Luca Oldani complète le tableau de famille dans le rôle du gogo de service.
Toute la troupe donne de la voix sur des chansons originales composées par François Fouqué, tantôt envolées lyriques, numéros de cabarets, balades jazz, ou encore airs guillerets inscrits dans les stéréotypes de la comédie musicale.
En dépit de la dominante licencieuse des paroles, quelques unes de ces chansons, pas toujours polissonnes, montrent l’élégance avec laquelle l’auteur sait aussi manier la plume. On se prend alors à regretter qu’il incombe aux interprètes les moins doués vocalement de les interpréter.
Cabrioles, surprises et catastrophes en tout genre rythment ce spectacle atypique qui donne le tournis. Et on ne vous dis pas tout ! Comme le reste de la salle, nous avons prêté le serment de ne pas révéler les secrets que recèle cette aventure théâtrale dingo. Il vous faudra y aller pour le voir… et pour le croire !

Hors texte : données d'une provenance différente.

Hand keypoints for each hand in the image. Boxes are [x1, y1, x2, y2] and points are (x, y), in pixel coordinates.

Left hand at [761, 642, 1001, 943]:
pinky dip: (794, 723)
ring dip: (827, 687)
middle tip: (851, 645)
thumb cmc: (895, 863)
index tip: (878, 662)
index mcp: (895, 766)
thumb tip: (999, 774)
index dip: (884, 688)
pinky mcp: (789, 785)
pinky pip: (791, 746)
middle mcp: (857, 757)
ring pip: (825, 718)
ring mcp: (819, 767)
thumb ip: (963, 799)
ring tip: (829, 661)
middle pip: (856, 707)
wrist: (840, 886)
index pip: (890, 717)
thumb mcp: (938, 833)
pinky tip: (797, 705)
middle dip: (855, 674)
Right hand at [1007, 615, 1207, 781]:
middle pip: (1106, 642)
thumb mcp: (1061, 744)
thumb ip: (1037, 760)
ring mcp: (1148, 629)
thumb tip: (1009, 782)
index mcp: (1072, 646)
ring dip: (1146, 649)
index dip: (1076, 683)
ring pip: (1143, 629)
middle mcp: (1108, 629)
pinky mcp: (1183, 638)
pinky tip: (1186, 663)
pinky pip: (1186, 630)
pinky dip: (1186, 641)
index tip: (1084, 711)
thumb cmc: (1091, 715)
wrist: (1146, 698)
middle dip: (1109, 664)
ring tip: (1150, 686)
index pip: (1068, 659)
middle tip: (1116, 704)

Le Gros, la Vache et le Mainate, de Pierre Guillois
Du 7 février au 3 mars 2012
Du mardi au samedi à 21h, le dimanche à 15h
Au Théâtre du Rond-Point
2 bis, avenue Franklin D. Roosevelt – 75008 Paris
Et en tournée : le 6 mars au Piano’cktail (Bougenais) ; les 9 et 10 mars au Grand R (La Roche sur Yon) ; le 17 mars à la Coupole (Saint-Louis) ; les 3 et 4 avril à la Maison de la Culture (Amiens) ; les 11 et 12 avril à la Halle aux Grains (Blois) ; du 26 au 29 avril au Théâtre du Jorat (Mézières) ; le 15 mai au Théâtre d’Alençon (Alençon).
Texte de Pierre Guillois ; musique
de François Fouqué ; mise en scène de Bernard Menez ; scénographie d’Audrey Vuong ; costumes d’Axel Aust ; lumières de Jean-Yves Courcoux ; chef de chant : Céline Bothorel ; chorégraphies de Sophie Tellier.
Avec : Pierre Guillois en alternance avec Gregory Gerreboo, Olivier Martin-Salvan, Jean-Paul Muel, Luca Oldani et Pierre Vial. Au piano : Laurian Daire en alternance avec Chris Cody.